Esses fins são a formação para trabalho mais qualificado, a redução de horários de trabalho e um novo mercado pérépépé.

Sucede que Portugal exporta, ao contrário do que dantes sucedia, trabalho qualificado, de tal forma que as gerações actuais não são ingénuas ao ponto de acreditarem que vão encontrar colocação no nosso terrunho – têm de dar corda aos sapatos e ir para o estrangeiro. Vozes cépticas chamam há muito a atenção para isto e para o facto de que, sem crescimento económico, investir nos jovens para os ver serem forçados a expatriarem-se é investir em formação para beneficiar outros países. Não é que aumentar os níveis de formação académica seja mau – é necessário, mas não suficiente. Infelizmente, a receita do crescimento nunca depende de um só factor.

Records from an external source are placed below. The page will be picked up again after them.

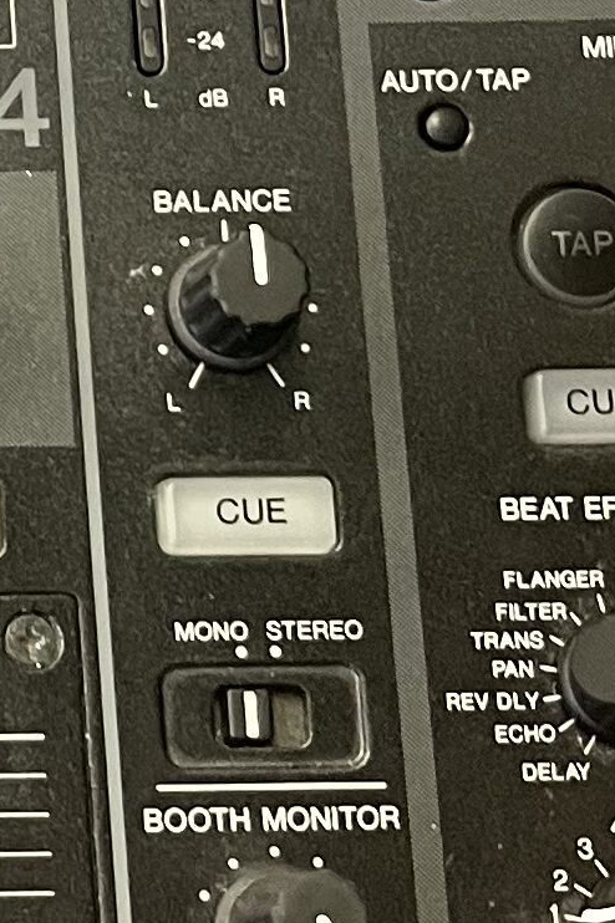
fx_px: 3770
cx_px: -621
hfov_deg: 8.8
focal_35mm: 147
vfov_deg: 13.8
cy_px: 93
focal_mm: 5.1
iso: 125
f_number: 1.6
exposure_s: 1/96
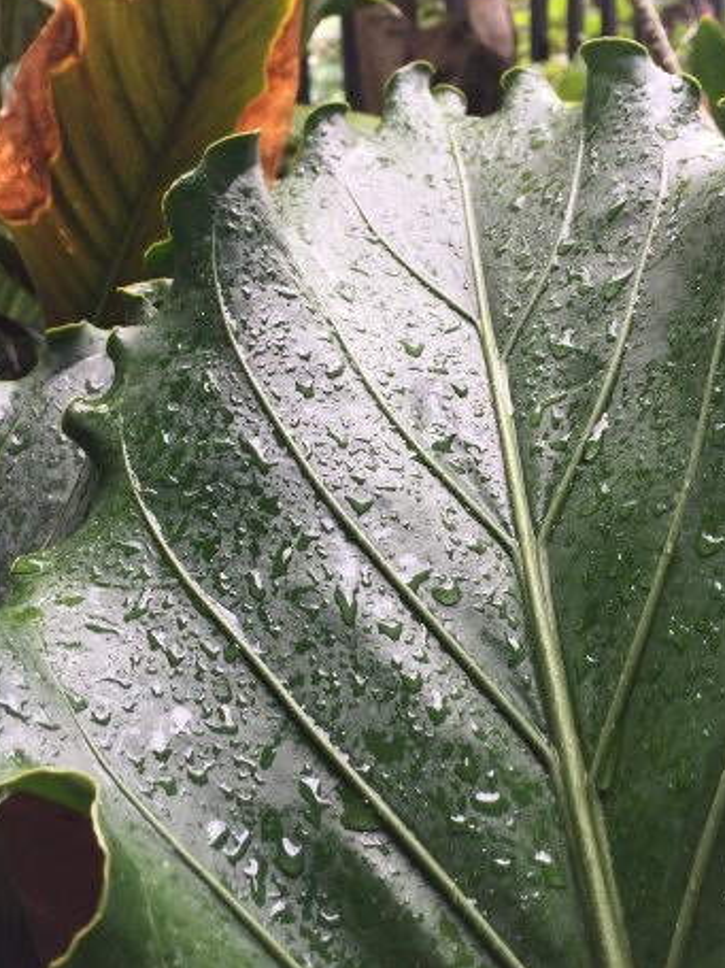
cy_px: 451
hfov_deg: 36.8
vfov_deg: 47.8
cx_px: 373
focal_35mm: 39
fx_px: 1090
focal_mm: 4.15
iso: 32
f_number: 2.2
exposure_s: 1/103
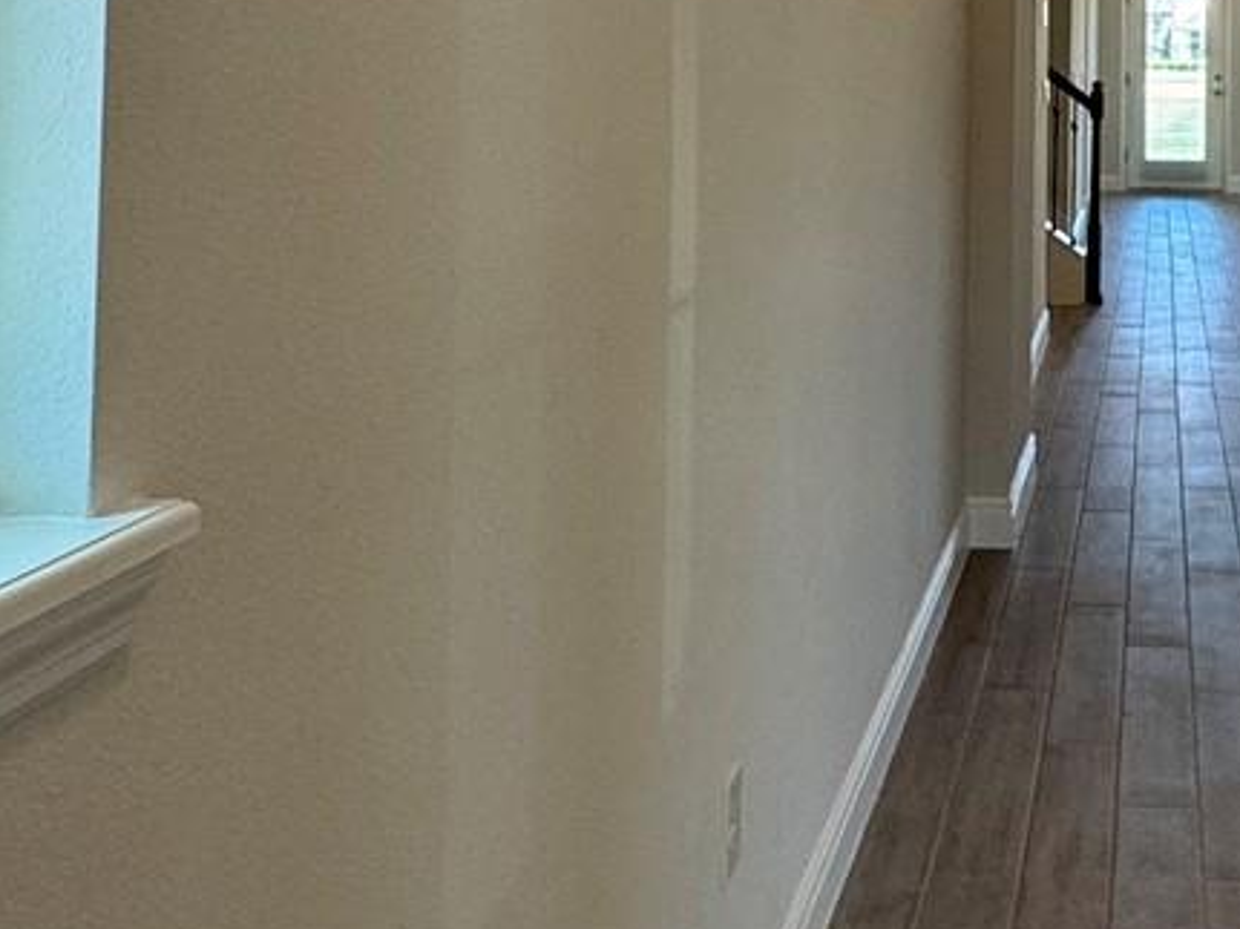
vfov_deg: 26.4
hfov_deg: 34.9
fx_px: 1862
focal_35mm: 52
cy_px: -20
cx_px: 1099
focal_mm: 2.22
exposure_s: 1/120
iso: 125
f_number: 2.2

De formação profissional nem é bom falar, que desde praticamente o início da adesão à CEE têm sido enterrados incontáveis milhões nessa galinha dos ovos de ouro para os sortudos que dela beneficiam – na realidade para disfarçar desemprego, e alimentar escolas de inúteis que fingem que ensinam alunos que fingem que aprendem. De resto, como é que Daniel sabe quais são as formações que permitiriam aos novos desempregados encontrar colocação alternativa? Na minha longa carreira profissional de pequeno industrial tropecei muitas vezes em necessidades de formação que quase nunca poderiam ser satisfeitas com a oferta que existia – esta é quase sempre, se fora do ensino oficial, e com excepção do que esteja ligado a informática, de papel, lápis e treta.

A redução dos horários de trabalho talvez venha a ser necessária. Porém, os países que empreenderem esse caminho fá-lo-ão porque podem. Candeia que vai à frente alumia duas vezes, mas só se estiver acesa. Quem tem uma candeia apagada, como nós, faz bem em andar atrás, para ver onde põe os pés. Daniel, que é uma pessoa arguta, entenderá a alegoria.

O novo mercado de trabalho social e público não sei bem o que seja, mas não é difícil intuir que se trata de mais uma extensão da sombra do Estado e, portanto, despesa pública. A sério, a que há ainda não chega?

Uma nota final: há um pano de fundo para este tipo de artigos e o intervencionismo na vida das empresas, e esse não é apenas a simples ignorância e falta de experiência no terreno. É que Daniel Oliveira acha que não há nenhuma diferença de qualidade intrínseca entre a gestão pública e a privada, e acha isso com base em alguns casos de pública bem sucedida, e muitos de gestão privada que o não foi. Mas mesmo sem entrar em esgrimas sobre o assunto, que é aliás uma pedra de toque entre convicções de esquerda, de um lado, e esclarecidas, do outro, faço uma pergunta retórica: que é que sucede quando se substituem todos os empresários privados por gestores nomeados pelo Poder, mesmo que estejam albardados de qualificações, ou tenham larga experiência, ou tenham sido escolhidos pelos trabalhadores?

O bom do Daniel dirá decerto que no segundo caso falta o mercado, e portanto o mecanismo de selecção. Porém, o mercado também funciona para o empreendedorismo, o que quer dizer que se o Poder não sabe gerir também não sabe empreender. De modo que deixar em paz os empresários que existem talvez não seja má ideia, ao menos enquanto não surgirem outros melhores. E, já agora, criar condições para que esses melhores apareçam.

Como? Dou uma dica: não é a garantir-lhes que, se tiverem sucesso, serão esbulhados.